McLaughlin earned her undergraduate degree from Skidmore College and her PhD in neuroscience from the University of Pennsylvania. She is a prolific scientist whose NIH-and EPA-funded research focuses on the responses of neural systems to stress and injury; her H-index is 28. However, she has risen to national prominence over the past two years not because of her research, but as a result of her tireless activism to bring to light the culture of sexual harassment in STEM and demand consequences for serial harassers (“harassholes”).

Her activism was sparked by serving as a witness in a Title IX case supporting her students’ experience with a serial harasser in the Vanderbilt Medical school. Operating primarily on Twitter, Dr.
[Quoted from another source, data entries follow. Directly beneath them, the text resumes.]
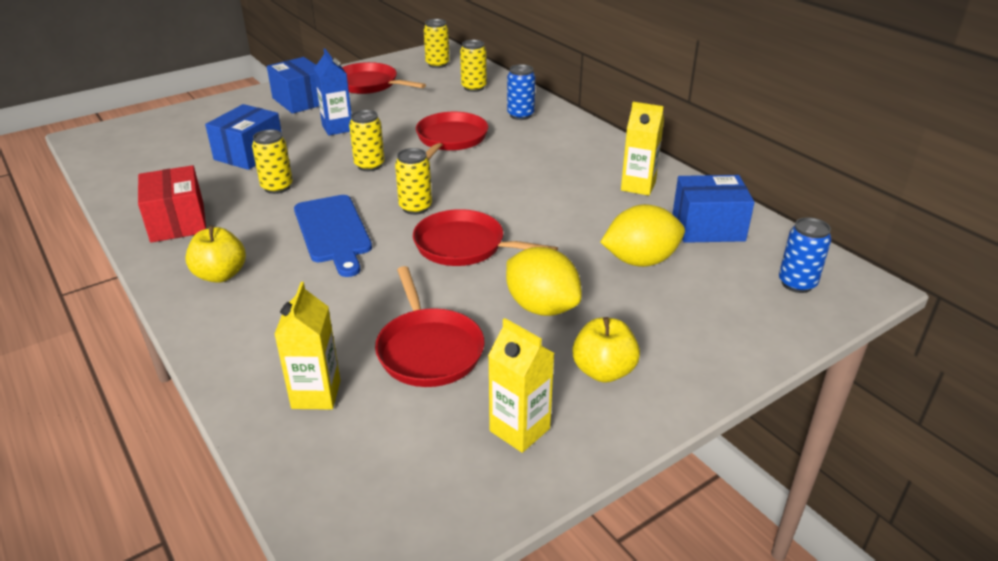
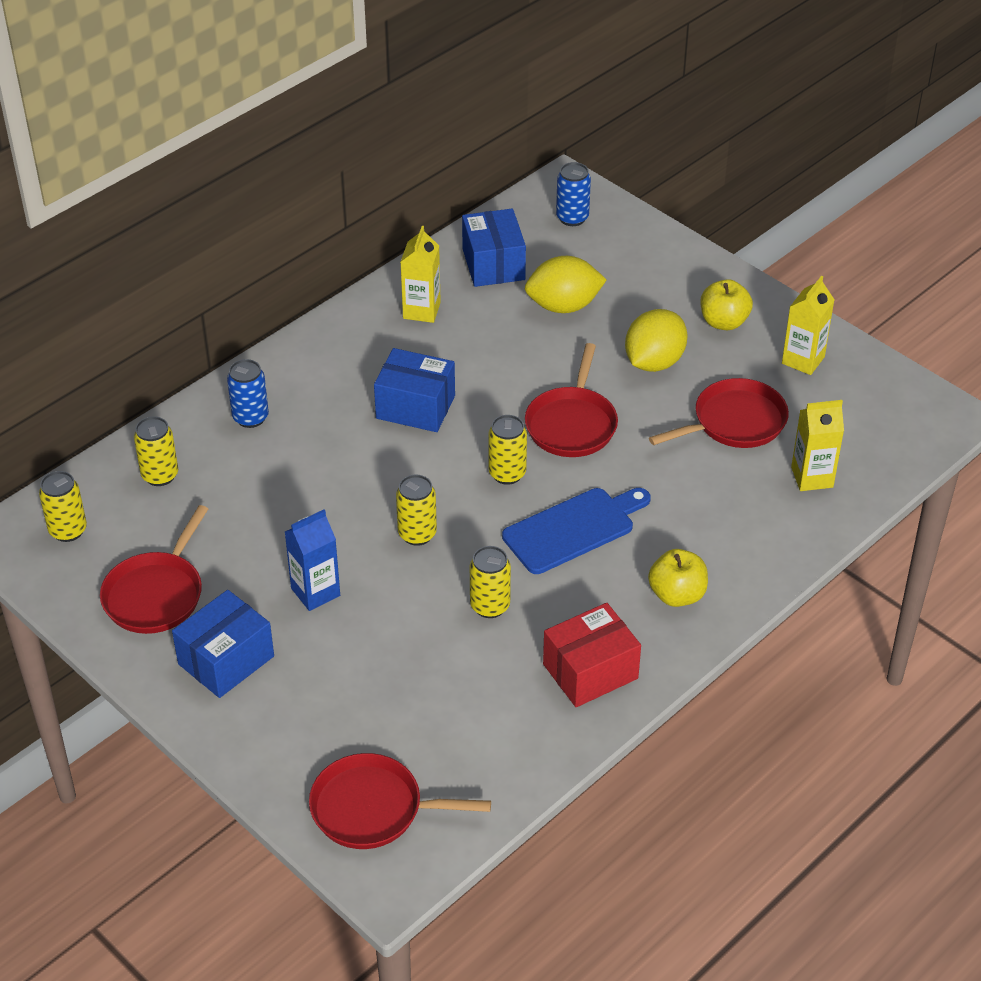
camera: 100 degrees left, 10 degrees up
blue box [205,104,282,170] -> blue box moved to [374,348,455,432]
red pan [416,112,488,160] -> red pan moved to [309,753,491,849]
yellow lemon [601,204,685,267] -> yellow lemon turned 75 degrees counterclockwise [525,256,607,313]

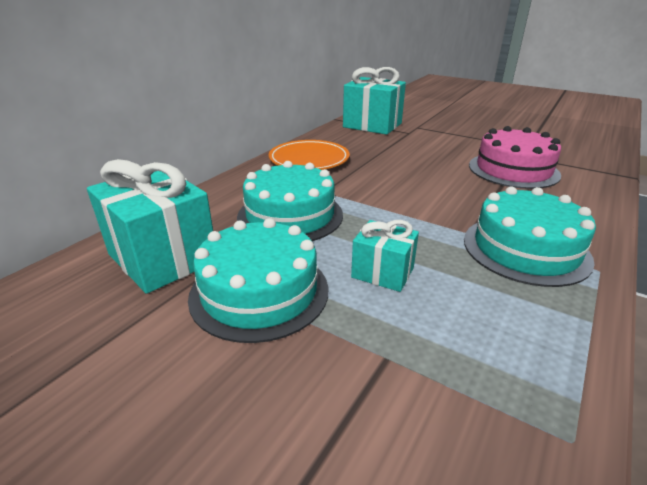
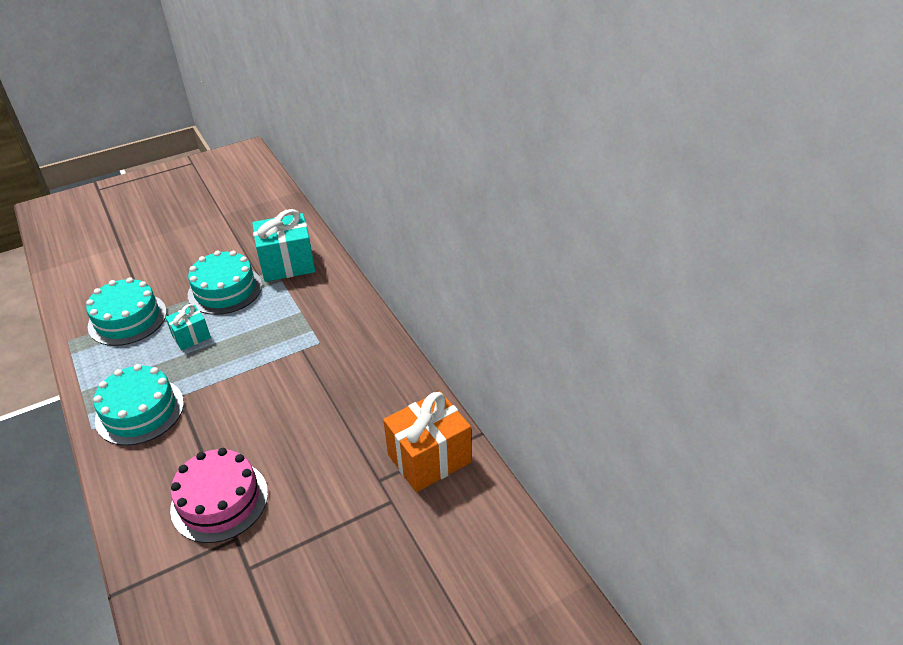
camera: 120 degrees right, 10 degrees up
turquoise cake [237,161,343,241] -> turquoise cake moved to [86,277,167,346]
orange plate [269,140,350,170] -> none
turquoise gift [343,67,406,135] -> orange gift [383,391,472,492]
McLaughlin subsequently led the campaign causing Rate My Professor to remove the chili pepper rating of professors’ “hotness” and was actively involved in convincing the American Association for the Advancement of Science (AAAS), National Science Foundation (NSF), National Academy of Sciences (NAS), and National Institutes of Health (NIH) to acknowledge that sexual harassment was major problem in STEM. When the NIH director apologized publicly for not doing enough to stop harassment in science, he explicitly credited McLaughlin for her advocacy and agreed to report the actions NIH has taken to discipline those found guilty of harassment.

Dr. McLaughlin has persisted in this important advocacy work at substantial personal cost to herself and her family, including the administrative reversal of her tenure decision and death threats including photos of her house. The Society for Neuroscience awarded her the Louise Hanson Marshall Special Recognition Award in 2018 for her work to advance women in Neuroscience. She, along with Tarana Burke and Sherry Marts, also received the 2018 MIT Media Lab Disobedience Award. She used part of the MIT award money to establish MeTooSTEM as a nonprofit.

The MeTooSTEM community (https://metoostem.com/) collects stories of sexual harassment survivors, serves as a resource for those involved in sexual harassment complaints, and advocates for a more inclusive culture in STEM.

This event was proposed by Meredith Bashaw and is sponsored by the Andrew W. Mellon Foundation; the Harnish Endowment Fund; the departments and programs of Biology; Biological Foundations of Behavior; Business, Organizations, & Society; Chemistry; Earth & Environment; Math; Physics & Astronomy; Psychology; Public Health; Scientific & Philosophical Studies of Mind; and Women, Gender, & Sexuality Studies; as well as the Faculty Center, the Office of Student Affairs, the Alice Drum Women’s Center, and the Office of Student and Postgraduate Development.

Common Hour enables the entire Franklin & Marshall College community to gather for culturally and academically enriching events at midday each Thursday during the academic year. This opportunity to engage in a campus-wide dialogue originates with Common Hour and then extends beyond the confines of 11:30 a.m.-12:30 p.m. into classrooms, house commons, dining halls and beyond.